_ОТРЫВОК ДЛЯ ЧТЕНИЯ_:
Глава восьмая. Возвращение (2)

[1] [2]

На мертвых стенах живут плакаты, призывающие строить, работать, восстанавливать. Выклеены газеты и афиши. Много афиш кино, театров, клубов...

Он знал, казалось бы, все, что его ждет в Берлине. Он читал, слушал радио, встречал приезжих, видел снимки в газетах, смотрел киножурналы. Знал все – и не знал ничего. Нигде не прочтешь о том, как пахнут давно остывшие и все еще не убранные пожарища, – кисловато, горько, тоскливо пахнут. Никто не объяснит, как страшно узнавать среди руин знакомый дом или подъезд. Должно быть, похоже на то, когда в груде изуродованных трупов вдруг узнаешь близкого человека по искаженным очертаниям мертвого лица или по обрывкам знакомой одежды.

На тесной площади тополь. Вокруг развалины, пустые закопченные глазницы выгоревших домов и тусклые окна, подслеповатые от картона, от фанеры. А тополь стоит, уцелел. Уцелел от слепых бомб, пощадили и зрячие люди, мерзнувшие в нетопленных квартирах. И щадят еще осенние ветры; только начал желтеть. Живой тополь – зеленый факел негаснущей жизни. Щемяще грустная радость встречи.

Тополь высится на Карлсплац
Средь руин берлинских на виду.
Каждый рад, пересекая Карлсплац,
Видеть дерево в цвету.
А зимой сорок шестого
Люди мерзли без угля и дров.
И подряд срубали все деревья,
Чтобы обогреть свой кров.
Только тополь там стоит на Карлсплац,
Шелестя зеленою листвой,
Я благодарю вас, люди с Карлсплац,
Что он с нами здесь, живой47.

Первая запись в дневнике Брехта в эти дни:

«Я был обрадован, когда уже на следующий день после моего возвращения в Берлин, в город, откуда началась чудовищная война, я смог присутствовать на собрании интеллигенции, посвященном защите мира. Глядя на страшные опустошения, я испытываю только одно желание: как только могу, содействовать, чтоб земле достался, наконец, мир. Без мира она станет непригодной для жизни».

_ВЫДЕРЖКА ИЗ ДАННЫХ_:
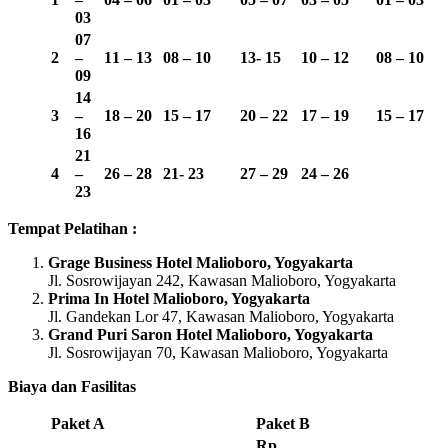
03
07
2
–
11 – 13
08 – 10
13-
15
10 – 12
08 – 10
09
14
3
–
18 – 20
15 – 17
20 – 22
17 – 19
15 – 17
16
21
4
–
26 – 28
21- 23
27 – 29
24 – 26
23
Tempat Pelatihan :
Grage Business Hotel Malioboro, Yogyakarta
Jl. Sosrowijayan 242, Kawasan Malioboro, Yogyakarta
Prima In Hotel Malioboro, Yogyakarta
Jl. Gandekan Lor 47, Kawasan Malioboro, Yogyakarta
Grand Puri Saron Hotel Malioboro, Yogyakarta
Jl. Sosrowijayan 70, Kawasan Malioboro, Yogyakarta
Biaya dan Fasilitas
Paket A
Paket B
Rp.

_РАБОТА С ТЕКСТОМ_:
a - Перепишите из текста о возвращении в Берлин фрагмент между словами "Он знал, казалось" и "обрывкам знакомой одежды." включительно.
b - Напишите продолжение текста о возвращении в Берлин, начиная сразу после его последнего предложения.
Данные здесь не понадобятся.

_ОТВЕТЫ К УПРАЖНЕНИЮ_:
a -
Он знал, казалось бы, все, что его ждет в Берлине. Он читал, слушал радио, встречал приезжих, видел снимки в газетах, смотрел киножурналы. Знал все – и не знал ничего. Нигде не прочтешь о том, как пахнут давно остывшие и все еще не убранные пожарища, – кисловато, горько, тоскливо пахнут. Никто не объяснит, как страшно узнавать среди руин знакомый дом или подъезд. Должно быть, похоже на то, когда в груде изуродованных трупов вдруг узнаешь близкого человека по искаженным очертаниям мертвого лица или по обрывкам знакомой одежды.

b -
Через несколько дней в клубе Культурбунда торжественно чествуют Брехта. За банкетным столом он сидит между Вильгельмом Пиком и представителем советского командования полковником Тюльпановым; слушает речи, обращенные к нему. Впервые он в таком положении: публично расхваливают, превозносят. Пик заметил, что Брехту не по себе, подмигивает, шепчет заговорщически:

– Небось привычней, когда ругают, на комплименты отвечать труднее.

Брехт тоже шепотом:

– Не думал, что придется слушать некрологи самому себе и речи над своим гробом. Ужасно быть мишенью стольких высокопарных пошлостей.

– Вы злюка, они же от чистого сердца говорят.

– Не сомневаюсь, только хорошо бы находить для наших чистых сердец более разумные слова. Ведь этот товарищ выхваливает меня, как неопытный коммивояжер, который продает сомнительный товар.

Пик тихо смеется в салфетку.

– Ладно, послушаем, какие вы разумные слова найдете, а ведь отвечать надо...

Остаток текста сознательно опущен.